Some employers use the Consumer Price Index (CPI) as a guide for general increases, while others take movement in the employment market into consideration. Public sector and employers with unionized employees are more apt to offer general increases instead of performance based increases. Increases not tied to performance, however, can generate a sense of entitlement among employees and fail to address pay inequities.


A pay action tied to reclassification occurs when a job is reassigned to a lower or higher level within an organization's job grade structure or job hierarchy, usually as a result of changes in the job's requirements, prompting a reevaluation of the job's worth. It can also be due to a significant change in the external market value of the job.

A change in job class does not always result in a change in pay. Reclassification of a job to a higher grade or level often comes with an increase in pay to the individual(s) in that job. That pay increase, however, may not happen immediately. It may occur at a later date (e.g., at the next performance review) or it may be awarded incrementally until the incumbent reaches the appropriate level. Reclassification of a job to a lower level or grade usually creates red circle rate—a pay freeze until the job's pay range catches up with the pay rate of the individual in that position.

Market Adjustment

A market adjustment is a pay action made to bring a job's pay range in line with comparable positions in the job market. It can be made at the individual job level or across multiple jobs within the organization. Many employers conduct annual or bi-annual market reviews to ensure their pay rates are competitive.

Market adjustments are often due to a job's reclassification or a change in the organization's pay philosophy, for example a move from lagging the market to paying at or leading the market.

Communicating Pay Actions

Providing employees with the information they need regarding changes in their pay is crucial to administering an effective pay system—it can make or break a pay program. Keeping employees in the loop regarding changes in their pay enhances job satisfaction and increases employees' sense of their own value to the organization. Effective communication about pay also decreases employees' anxiety about their jobs and can even improve their focus on the tasks at hand.

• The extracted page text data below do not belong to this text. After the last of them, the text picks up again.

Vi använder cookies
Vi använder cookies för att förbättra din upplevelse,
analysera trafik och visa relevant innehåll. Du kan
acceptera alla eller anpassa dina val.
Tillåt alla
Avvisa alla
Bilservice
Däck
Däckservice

Communication about pay actions should clarify the employer's expectations and provide employees with the pay program's requirements. Having adequate information about how and why their pay is changing helps employees determine whether to remain with the organization so it's important to make sure communication is honest and understandable to employees at every level. It is just as important to make sure the management team has an accurate understanding of how to implement pay actions.

Keep communication about pay actions concise and explain them from employees' perspective, making sure they have the information they need to understand why their pay is changing and how the change is processed. They need to know when the change is effective, if it is permanent or temporary, and whether the change, if it's an increase in pay, will be distributed as a lump-sum amount, a periodic amount, or will bump up their ongoing pay rate.

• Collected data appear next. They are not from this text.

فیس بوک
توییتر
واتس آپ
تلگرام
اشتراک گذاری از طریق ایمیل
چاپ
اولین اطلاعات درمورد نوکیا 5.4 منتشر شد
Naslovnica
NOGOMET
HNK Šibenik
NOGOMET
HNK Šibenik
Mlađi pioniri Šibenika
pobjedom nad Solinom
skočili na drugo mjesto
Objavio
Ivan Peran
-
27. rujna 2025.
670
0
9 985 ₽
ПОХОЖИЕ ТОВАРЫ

When the pay action has a negative impact on an employee, the sooner it is communicated the better. It's important to give the employee time to adapt to the news and, in some cases, to vent their concern. Be prepared to answer questions about why the pay action is being taken. If there is a business reason for the pay action, for example pay freeze or reduction vs. employee layoffs, be open about why the change is happening.

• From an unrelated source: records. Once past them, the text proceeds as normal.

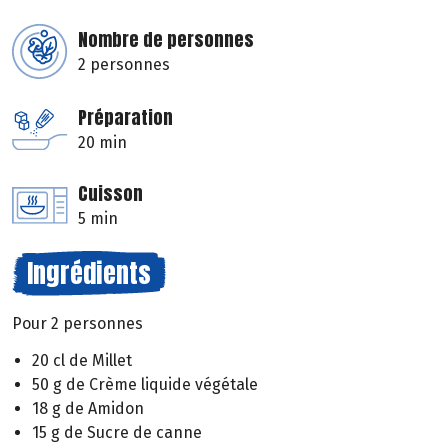
Nombre de personnes
2 personnes
Préparation
20 min
Cuisson
5 min
Ingrédients
Pour 2 personnes
20 cl de Millet
50 g de Crème liquide végétale
18 g de Amidon
15 g de Sucre de canne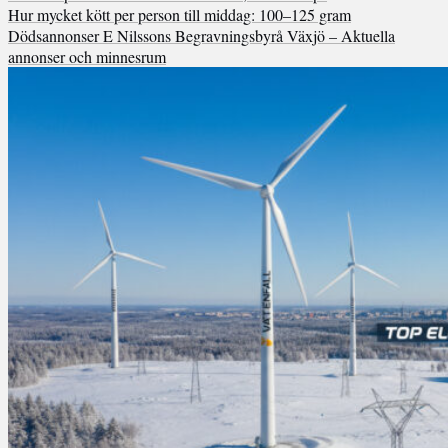
Hur mycket kött per person till middag: 100–125 gram
Dödsannonser E Nilssons Begravningsbyrå Växjö – Aktuella
annonser och minnesrum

Communication regarding pay actions should be face-to-face, preferably between supervisors and their individual employees. As an alternative, however, the next level manager or the HR manager may be the best option for communicating a pay change to the employee. If the pay action is being implemented company-wide, announcement of the change should be made by senior management followed by one-on-one meetings between employees and their supervisor or manager.

The content of this article is intended to provide a general guide to the subject matter. Specialist advice should be sought about your specific circumstances.